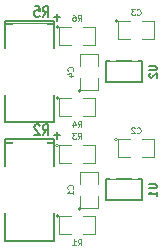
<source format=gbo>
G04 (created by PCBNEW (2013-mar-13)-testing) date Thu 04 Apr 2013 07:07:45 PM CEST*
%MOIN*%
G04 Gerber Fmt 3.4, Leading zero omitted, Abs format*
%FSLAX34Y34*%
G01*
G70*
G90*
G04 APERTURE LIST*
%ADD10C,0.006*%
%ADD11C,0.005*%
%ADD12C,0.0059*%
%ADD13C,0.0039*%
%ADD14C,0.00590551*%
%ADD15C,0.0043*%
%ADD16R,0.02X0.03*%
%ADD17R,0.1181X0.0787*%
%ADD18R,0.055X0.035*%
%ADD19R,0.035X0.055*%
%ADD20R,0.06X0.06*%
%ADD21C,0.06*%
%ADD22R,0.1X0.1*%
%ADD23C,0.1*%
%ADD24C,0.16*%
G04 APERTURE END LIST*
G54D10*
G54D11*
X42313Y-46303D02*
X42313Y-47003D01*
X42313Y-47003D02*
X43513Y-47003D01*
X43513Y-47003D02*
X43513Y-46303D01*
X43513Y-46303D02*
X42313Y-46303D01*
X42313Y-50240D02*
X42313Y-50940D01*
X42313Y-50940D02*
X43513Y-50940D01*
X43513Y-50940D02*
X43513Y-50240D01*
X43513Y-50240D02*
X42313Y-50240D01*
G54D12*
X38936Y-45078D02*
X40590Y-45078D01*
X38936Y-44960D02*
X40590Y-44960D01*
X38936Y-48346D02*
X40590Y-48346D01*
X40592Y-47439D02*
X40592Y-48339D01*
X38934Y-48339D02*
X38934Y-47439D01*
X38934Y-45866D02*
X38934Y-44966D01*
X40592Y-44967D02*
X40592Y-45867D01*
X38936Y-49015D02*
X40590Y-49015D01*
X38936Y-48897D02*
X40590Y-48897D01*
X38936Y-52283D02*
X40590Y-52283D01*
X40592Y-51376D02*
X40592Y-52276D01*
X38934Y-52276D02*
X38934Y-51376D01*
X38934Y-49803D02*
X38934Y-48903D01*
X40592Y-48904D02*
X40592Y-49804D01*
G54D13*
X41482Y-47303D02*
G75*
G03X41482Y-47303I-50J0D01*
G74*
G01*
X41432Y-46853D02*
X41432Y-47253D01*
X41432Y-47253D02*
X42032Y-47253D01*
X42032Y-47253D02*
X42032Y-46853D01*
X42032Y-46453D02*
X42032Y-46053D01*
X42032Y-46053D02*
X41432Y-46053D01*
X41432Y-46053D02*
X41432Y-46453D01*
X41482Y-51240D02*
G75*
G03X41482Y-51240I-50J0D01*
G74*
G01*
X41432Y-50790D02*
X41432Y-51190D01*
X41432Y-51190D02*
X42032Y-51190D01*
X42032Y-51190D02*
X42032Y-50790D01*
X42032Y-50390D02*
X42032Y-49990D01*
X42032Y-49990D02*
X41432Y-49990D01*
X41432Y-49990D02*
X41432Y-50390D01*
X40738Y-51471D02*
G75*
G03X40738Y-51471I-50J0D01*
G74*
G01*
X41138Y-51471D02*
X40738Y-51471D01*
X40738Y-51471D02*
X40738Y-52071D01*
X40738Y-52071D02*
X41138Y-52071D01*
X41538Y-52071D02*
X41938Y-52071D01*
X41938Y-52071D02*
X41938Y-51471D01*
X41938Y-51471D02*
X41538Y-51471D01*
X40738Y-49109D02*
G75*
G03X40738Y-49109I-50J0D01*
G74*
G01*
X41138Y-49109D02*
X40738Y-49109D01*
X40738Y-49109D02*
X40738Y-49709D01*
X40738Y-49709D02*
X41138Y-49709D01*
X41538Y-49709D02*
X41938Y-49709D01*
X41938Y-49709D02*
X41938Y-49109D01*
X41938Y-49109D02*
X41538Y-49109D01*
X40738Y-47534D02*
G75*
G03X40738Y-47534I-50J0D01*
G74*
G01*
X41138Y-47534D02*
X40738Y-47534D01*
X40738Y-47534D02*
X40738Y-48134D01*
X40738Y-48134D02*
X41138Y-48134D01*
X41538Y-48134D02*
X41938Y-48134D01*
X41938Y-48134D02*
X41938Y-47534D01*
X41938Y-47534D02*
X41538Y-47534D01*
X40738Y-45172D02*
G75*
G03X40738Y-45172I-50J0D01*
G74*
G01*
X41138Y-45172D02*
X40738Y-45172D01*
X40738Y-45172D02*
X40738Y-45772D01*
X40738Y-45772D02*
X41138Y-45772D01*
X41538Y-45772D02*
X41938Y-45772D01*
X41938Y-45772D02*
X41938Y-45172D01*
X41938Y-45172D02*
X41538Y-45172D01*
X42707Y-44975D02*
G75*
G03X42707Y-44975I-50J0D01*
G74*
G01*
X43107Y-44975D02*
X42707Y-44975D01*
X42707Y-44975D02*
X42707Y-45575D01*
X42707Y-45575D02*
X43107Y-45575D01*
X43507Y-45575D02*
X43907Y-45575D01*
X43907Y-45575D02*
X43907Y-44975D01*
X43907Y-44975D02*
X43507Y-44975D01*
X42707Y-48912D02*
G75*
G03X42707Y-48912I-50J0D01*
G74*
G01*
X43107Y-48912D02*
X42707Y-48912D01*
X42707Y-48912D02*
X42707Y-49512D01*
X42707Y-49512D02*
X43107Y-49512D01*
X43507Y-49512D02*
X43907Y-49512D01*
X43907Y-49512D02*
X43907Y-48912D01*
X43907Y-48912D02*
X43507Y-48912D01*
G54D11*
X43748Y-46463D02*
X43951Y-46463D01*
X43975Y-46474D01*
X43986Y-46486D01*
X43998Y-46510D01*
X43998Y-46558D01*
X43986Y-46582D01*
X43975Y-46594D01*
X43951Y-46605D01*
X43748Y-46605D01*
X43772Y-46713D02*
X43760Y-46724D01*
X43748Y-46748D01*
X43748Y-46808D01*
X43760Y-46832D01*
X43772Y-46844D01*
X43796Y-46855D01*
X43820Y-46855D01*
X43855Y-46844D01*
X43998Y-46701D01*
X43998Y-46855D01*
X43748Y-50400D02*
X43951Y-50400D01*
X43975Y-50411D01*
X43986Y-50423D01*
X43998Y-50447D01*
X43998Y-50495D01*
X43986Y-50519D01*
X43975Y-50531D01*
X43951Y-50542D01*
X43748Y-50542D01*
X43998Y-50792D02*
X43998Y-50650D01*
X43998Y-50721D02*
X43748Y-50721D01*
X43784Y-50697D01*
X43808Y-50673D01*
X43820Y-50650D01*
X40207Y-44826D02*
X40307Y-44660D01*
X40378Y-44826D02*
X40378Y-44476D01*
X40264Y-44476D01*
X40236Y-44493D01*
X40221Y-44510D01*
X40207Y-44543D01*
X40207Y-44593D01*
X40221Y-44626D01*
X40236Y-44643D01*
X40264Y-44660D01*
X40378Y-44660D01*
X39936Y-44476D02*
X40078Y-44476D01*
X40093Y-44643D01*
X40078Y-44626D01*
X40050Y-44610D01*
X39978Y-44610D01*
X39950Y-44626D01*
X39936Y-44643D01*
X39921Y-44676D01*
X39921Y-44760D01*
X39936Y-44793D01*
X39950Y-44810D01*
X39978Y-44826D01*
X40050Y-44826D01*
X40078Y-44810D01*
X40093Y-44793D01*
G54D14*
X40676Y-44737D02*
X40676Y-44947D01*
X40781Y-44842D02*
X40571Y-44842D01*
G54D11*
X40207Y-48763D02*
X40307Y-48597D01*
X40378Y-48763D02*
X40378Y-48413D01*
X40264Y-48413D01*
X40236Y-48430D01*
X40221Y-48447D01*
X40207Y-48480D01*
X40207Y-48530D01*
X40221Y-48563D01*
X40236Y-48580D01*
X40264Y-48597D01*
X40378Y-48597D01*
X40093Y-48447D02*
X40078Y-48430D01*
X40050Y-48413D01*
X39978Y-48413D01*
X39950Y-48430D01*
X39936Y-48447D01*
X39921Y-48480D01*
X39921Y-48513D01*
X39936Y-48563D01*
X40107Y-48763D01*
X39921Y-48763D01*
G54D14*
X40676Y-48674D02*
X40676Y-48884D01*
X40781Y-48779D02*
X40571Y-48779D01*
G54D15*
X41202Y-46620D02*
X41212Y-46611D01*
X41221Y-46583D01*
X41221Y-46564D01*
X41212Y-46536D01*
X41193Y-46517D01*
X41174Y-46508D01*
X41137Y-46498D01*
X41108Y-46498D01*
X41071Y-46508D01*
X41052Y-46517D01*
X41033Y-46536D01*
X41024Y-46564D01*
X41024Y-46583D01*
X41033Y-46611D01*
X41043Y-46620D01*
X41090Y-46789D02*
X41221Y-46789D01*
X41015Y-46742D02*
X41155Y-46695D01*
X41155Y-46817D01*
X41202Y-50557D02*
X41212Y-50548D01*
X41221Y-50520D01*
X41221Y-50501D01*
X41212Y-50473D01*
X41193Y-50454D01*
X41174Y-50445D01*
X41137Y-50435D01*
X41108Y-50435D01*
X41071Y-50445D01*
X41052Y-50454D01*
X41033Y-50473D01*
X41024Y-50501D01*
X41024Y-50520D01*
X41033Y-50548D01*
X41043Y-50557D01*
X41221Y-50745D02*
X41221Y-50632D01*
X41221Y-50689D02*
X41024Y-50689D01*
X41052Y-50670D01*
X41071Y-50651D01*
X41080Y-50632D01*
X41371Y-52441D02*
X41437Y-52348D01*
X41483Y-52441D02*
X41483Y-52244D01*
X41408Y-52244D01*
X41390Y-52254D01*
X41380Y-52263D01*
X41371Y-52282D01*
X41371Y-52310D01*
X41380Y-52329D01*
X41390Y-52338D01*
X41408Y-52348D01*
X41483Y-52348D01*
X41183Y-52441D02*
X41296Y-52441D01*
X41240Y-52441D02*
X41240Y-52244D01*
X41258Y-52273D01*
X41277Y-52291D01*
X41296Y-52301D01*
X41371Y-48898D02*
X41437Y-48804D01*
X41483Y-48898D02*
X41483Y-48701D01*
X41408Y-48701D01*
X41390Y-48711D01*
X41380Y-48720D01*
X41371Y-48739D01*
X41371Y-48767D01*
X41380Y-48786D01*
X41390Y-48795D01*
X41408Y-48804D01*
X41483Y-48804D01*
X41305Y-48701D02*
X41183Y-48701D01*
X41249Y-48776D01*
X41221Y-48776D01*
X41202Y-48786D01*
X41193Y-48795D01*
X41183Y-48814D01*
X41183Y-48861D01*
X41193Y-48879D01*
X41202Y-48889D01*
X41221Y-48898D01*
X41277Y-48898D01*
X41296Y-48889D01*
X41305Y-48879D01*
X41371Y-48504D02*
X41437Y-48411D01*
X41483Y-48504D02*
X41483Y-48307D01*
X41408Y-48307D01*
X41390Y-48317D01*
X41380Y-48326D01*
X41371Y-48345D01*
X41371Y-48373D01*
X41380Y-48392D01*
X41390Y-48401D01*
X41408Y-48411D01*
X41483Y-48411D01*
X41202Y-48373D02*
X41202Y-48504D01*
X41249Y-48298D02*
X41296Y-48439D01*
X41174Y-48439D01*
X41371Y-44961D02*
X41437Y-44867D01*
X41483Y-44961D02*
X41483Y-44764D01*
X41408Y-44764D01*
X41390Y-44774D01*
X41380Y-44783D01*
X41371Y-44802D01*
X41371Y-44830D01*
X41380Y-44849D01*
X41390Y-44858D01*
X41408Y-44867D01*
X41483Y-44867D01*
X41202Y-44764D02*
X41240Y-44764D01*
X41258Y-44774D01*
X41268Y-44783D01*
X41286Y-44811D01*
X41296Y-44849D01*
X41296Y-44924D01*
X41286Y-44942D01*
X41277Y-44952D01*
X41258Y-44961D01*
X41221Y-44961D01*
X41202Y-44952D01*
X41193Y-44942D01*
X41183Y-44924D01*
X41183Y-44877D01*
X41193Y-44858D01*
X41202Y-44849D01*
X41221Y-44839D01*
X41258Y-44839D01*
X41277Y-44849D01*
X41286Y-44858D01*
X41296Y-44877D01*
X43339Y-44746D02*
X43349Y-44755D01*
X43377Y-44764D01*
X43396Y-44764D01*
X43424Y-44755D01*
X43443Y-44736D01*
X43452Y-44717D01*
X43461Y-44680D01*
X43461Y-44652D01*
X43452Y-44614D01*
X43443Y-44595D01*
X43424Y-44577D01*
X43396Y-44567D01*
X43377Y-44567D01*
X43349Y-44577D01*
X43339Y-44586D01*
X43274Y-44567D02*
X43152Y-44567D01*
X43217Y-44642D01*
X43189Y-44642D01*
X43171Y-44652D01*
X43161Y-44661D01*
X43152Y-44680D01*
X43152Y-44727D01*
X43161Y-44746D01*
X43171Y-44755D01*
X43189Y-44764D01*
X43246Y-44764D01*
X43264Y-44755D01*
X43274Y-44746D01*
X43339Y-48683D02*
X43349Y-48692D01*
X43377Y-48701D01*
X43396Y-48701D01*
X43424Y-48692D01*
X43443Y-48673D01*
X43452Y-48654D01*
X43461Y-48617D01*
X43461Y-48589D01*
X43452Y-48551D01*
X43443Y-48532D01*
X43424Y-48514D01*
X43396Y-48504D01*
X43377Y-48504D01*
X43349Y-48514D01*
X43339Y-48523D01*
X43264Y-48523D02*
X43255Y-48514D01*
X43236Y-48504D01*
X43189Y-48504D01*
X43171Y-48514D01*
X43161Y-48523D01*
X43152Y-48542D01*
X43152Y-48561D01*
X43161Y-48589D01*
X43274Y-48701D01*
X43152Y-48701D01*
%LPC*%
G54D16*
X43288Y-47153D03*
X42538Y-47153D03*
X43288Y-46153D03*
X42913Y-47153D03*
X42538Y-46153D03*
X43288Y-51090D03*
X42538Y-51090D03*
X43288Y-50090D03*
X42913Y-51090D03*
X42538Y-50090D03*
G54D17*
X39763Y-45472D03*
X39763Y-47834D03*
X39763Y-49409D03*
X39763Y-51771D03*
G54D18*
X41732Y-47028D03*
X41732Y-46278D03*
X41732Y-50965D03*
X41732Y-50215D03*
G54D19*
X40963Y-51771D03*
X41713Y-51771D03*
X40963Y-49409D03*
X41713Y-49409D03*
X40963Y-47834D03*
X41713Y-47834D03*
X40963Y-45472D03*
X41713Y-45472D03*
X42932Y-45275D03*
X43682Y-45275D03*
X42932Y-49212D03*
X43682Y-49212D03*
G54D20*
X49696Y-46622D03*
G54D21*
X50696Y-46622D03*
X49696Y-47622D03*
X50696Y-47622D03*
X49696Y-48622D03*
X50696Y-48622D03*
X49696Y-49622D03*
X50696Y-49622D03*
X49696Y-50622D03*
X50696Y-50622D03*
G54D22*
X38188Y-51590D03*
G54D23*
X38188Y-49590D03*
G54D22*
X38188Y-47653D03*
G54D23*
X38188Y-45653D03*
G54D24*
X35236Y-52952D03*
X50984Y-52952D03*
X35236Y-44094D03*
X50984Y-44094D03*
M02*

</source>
------------------------------------
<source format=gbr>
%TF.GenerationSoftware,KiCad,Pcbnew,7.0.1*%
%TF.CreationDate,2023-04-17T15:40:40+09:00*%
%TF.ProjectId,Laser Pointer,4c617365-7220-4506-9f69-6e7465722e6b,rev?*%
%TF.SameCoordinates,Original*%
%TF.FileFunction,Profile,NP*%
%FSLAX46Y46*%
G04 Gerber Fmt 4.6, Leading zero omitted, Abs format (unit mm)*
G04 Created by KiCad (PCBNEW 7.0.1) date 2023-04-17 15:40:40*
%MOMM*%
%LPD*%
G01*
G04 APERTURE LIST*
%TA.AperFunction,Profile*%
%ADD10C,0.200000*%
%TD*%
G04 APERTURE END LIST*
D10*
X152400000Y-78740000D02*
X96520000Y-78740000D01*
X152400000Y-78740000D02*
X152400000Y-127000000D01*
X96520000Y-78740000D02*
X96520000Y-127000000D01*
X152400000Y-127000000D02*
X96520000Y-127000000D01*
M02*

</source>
------------------------------------
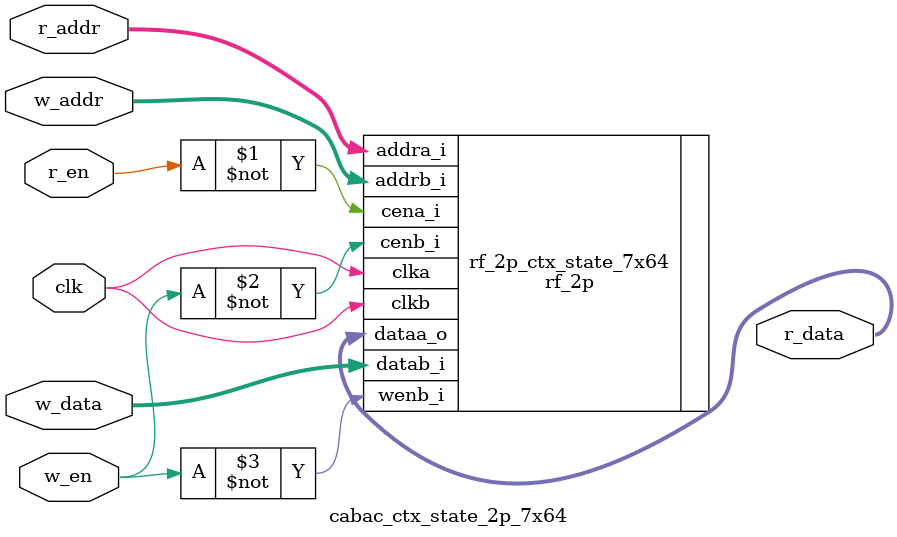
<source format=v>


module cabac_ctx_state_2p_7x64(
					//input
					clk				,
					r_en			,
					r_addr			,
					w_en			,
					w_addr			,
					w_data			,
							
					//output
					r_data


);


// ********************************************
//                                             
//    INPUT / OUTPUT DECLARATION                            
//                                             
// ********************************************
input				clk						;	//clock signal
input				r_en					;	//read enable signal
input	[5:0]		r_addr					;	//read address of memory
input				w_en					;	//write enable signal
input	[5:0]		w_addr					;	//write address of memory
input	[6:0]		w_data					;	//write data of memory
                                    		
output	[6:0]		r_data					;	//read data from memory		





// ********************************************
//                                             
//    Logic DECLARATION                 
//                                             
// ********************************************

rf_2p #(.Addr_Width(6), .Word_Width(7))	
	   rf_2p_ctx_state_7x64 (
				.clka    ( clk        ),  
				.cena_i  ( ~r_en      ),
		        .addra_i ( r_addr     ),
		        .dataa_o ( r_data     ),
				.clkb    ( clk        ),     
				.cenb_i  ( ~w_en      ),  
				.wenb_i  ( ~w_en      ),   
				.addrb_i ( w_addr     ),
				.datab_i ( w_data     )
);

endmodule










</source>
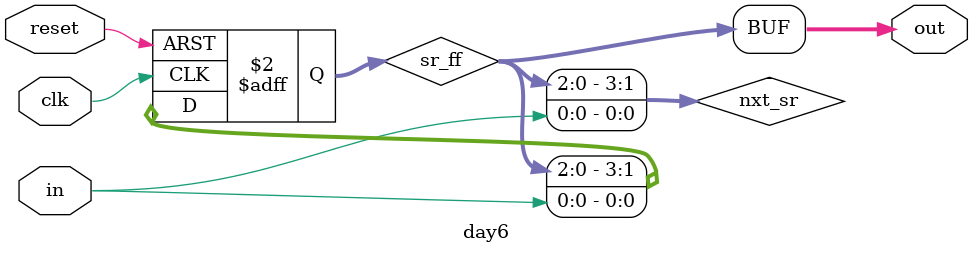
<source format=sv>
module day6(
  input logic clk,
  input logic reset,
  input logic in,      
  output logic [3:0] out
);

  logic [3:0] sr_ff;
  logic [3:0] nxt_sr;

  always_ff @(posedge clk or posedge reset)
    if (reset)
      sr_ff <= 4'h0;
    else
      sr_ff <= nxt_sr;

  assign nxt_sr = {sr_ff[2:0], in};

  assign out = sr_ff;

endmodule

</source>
------------------------------------
* [EXERCISE DESCRIPTION] Starting at the line above that holds "X41202Y-48373D02*" and ending at the line that holds "X41286Y-44811D01*", transcribe each line exactly and include no other lines.

* [COMPLETED EXERCISE]
X41202Y-48373D02*
X41202Y-48504D01*
X41249Y-48298D02*
X41296Y-48439D01*
X41174Y-48439D01*
X41371Y-44961D02*
X41437Y-44867D01*
X41483Y-44961D02*
X41483Y-44764D01*
X41408Y-44764D01*
X41390Y-44774D01*
X41380Y-44783D01*
X41371Y-44802D01*
X41371Y-44830D01*
X41380Y-44849D01*
X41390Y-44858D01*
X41408Y-44867D01*
X41483Y-44867D01*
X41202Y-44764D02*
X41240Y-44764D01*
X41258Y-44774D01*
X41268Y-44783D01*
X41286Y-44811D01*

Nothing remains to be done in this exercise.